Competition watchdog role for ex-boss of Amazon UK ‘a slap in face’, say unions | Amazon
The appointment of a former Amazon boss to lead the UK’s competition watchdog as it launches a wave of investigations into technology firms has been called a “slap in the face to workers” by trade unions and Trumpian by consumer activists.
The business minister Justin Madders was forced on Wednesday to deny the government was “in the pocket of big tech” after it hired Doug Gurr, former country manager of Amazon UK and president of Amazon China, to chair the Competition and Markets Authority (CMA).
He replaces Marcus Bokkerink, who agreed to stand down on Tuesday after the government demanded ideas from regulators to boost economic growth.
Announcing the hiring of Gurr, who will be interim chair for up to 18 months, the business secretary, Jonathan Reynolds, said he now wanted to see the CMA “supercharging the economy with pro-business decisions that will drive prosperity and growth”.
It means that a senior Amazon executive from 2011 to 2020 will oversee the watchdog as it launches a series of investigations into technology companies under a new digital markets competition regime. The regime allows the UK authorities to require dominant technology companies to change how they operate to boost competition. The first investigation is into Google, with further inquiries into competition conditions set to be announced into other firms in the coming months.
Speaking in parliament, Madders said “competition is vital for driving investment and growth and the operational independence of the CMA will remain in place”.
But Andy Prendergast, GMB national secretary, said the former Amazon leader’s appointment to a “body intended to combat unfair market monopolies is a slap in the face to workers”.
“We urge ministers to think again,” he said. “Amazon repeatedly and brazenly flout workers’ rights, and their market dominance has put a chokehold on our high streets.”
“It’s like something out of the Donald Trump playbook,” said Rob Harrison, a co-editor at the Ethical Consumer, a campaigning consumer cooperative. “Amazon is a de facto monopoly in online book-selling and dominate in other areas where they operate.
“The CMA was beginning to look like a proper regulator that didn’t look like it was in the pocket of business. It now looks like the government is stepping back from the brink of trying to properly regulate the tech monopolies.”

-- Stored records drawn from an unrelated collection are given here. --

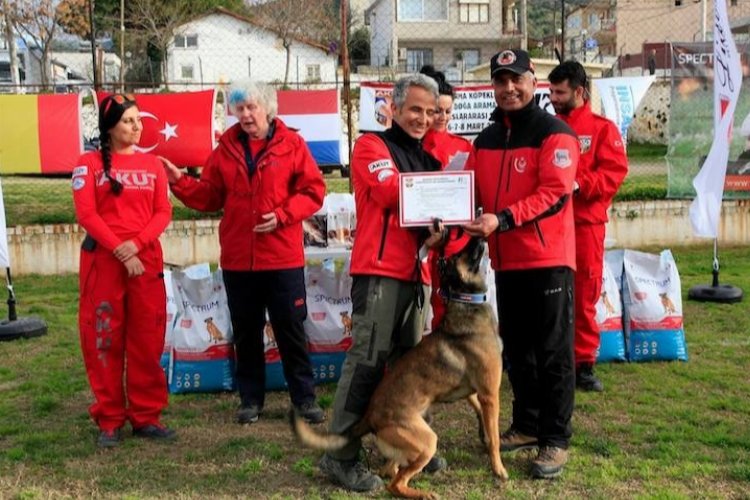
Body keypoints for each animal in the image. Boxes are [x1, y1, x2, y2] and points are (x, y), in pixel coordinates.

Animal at [290, 236, 508, 498]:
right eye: (459, 255)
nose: (477, 236)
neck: (465, 303)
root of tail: (370, 417)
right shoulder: (490, 394)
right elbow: (495, 437)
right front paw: (498, 468)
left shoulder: (476, 392)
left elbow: (482, 417)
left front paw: (483, 435)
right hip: (427, 440)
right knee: (395, 484)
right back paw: (422, 493)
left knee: (390, 471)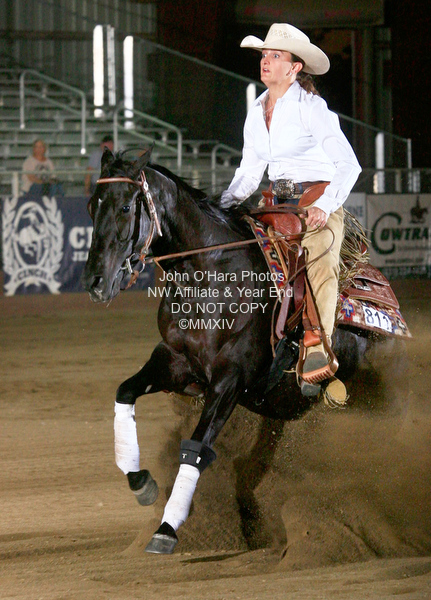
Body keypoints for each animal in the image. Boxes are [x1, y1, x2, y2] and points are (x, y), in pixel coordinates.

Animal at [82, 147, 408, 555]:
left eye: (126, 206)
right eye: (92, 205)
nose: (95, 282)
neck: (211, 276)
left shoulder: (230, 379)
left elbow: (195, 447)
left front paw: (166, 529)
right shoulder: (174, 361)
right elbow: (125, 392)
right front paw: (142, 483)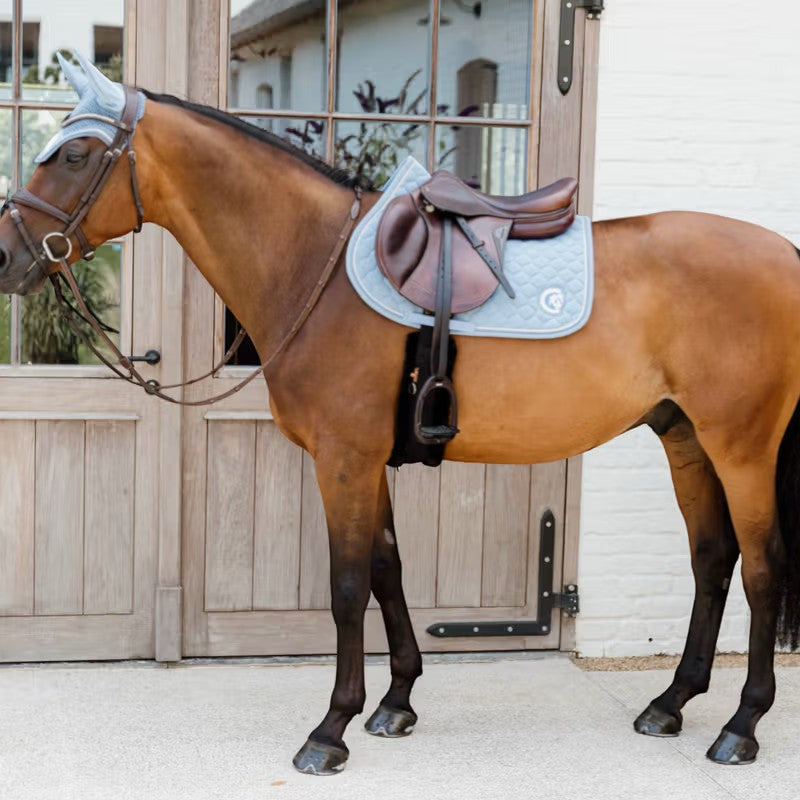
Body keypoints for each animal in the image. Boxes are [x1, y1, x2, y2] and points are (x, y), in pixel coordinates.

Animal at [2, 54, 800, 776]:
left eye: (73, 154)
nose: (7, 257)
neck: (314, 266)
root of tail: (786, 256)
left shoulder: (343, 458)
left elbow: (348, 586)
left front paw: (330, 729)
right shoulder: (366, 460)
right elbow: (388, 568)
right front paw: (395, 702)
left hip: (741, 447)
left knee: (763, 567)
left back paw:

Amazon has been contacted for comment. It has previously said it is committed to ensuring workers “are treated with fundamental dignity and respect”.
The appointment comes five years after Rachel Reeves wrote a pamphlet that named Amazon, as well as Google and Facebook as “monopolies of platform capitalism” that “block competitive markets, avoid taxation and impose oppressive control over their employees”.

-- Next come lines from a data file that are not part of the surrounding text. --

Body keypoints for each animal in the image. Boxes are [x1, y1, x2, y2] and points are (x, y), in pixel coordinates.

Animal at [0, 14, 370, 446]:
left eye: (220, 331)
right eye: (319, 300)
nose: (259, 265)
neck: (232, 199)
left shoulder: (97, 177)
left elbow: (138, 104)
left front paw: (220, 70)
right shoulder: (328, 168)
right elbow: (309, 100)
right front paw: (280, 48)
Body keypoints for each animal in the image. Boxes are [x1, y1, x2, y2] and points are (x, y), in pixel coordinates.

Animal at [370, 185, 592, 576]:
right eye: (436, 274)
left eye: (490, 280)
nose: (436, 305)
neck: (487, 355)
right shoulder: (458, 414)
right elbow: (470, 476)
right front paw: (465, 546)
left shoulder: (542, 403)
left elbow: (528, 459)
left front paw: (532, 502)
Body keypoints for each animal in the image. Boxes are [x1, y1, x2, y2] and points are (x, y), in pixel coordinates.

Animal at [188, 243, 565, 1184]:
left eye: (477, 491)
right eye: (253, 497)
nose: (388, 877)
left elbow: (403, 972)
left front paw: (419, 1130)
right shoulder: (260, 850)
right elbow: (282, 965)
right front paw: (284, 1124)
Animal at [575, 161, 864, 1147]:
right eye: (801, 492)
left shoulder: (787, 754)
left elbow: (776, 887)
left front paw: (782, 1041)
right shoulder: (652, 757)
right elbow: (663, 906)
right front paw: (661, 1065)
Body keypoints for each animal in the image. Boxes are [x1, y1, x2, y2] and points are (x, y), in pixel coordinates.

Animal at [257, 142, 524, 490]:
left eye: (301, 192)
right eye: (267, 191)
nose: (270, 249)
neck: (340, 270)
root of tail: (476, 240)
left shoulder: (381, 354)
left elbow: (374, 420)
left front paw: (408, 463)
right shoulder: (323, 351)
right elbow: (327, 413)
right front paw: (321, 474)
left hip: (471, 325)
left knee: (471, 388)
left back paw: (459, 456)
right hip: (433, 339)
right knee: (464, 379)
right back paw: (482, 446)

“Today, her government is putting one of Amazon’s own in charge of our key regulator, the CMA,” said Martha Dark, co-executive director of Foxglove, a not-for-profit tech campaign organisation. Dark raised fears over a potential conflict of interest between what is best for Britain and best for Amazon.
The Open Markets Institute, an anti-monopoly thinktank, described the move as a “strategic blunder” that would harm economic growth in the UK.
“Replacing the CMA’s chair with a former Amazon executive, at a time when a handful of US tech monopolies are tightening their grip over AI, is a major strategic blunder that will harm, not help, growth and innovation in the UK,” said Max von Thun, director of Europe and transatlantic partnerships at OMI. He said the CMA had been at the forefront of global efforts to push back on monopolies, alongside gaining new powers to tackle the tech sector.
Madders was asked in the House of Commons on Wednesday whether the CMA would “hold powerful tech giants accountable for the benefit of customers”. He replied: “We’re absolutely clear that we do need to protect consumers, but we also need to drive growth.”
Reeves said on Wednesday that the decision to replace the CMA chair was linked to differences of opinion over the regulator’s approach to growth. She told an event at the World Economic Forum in Davos that Bokkerink had “recognised it was time for him to move on and make way for somebody who does share the mission and the strategic direction that this government are taking”.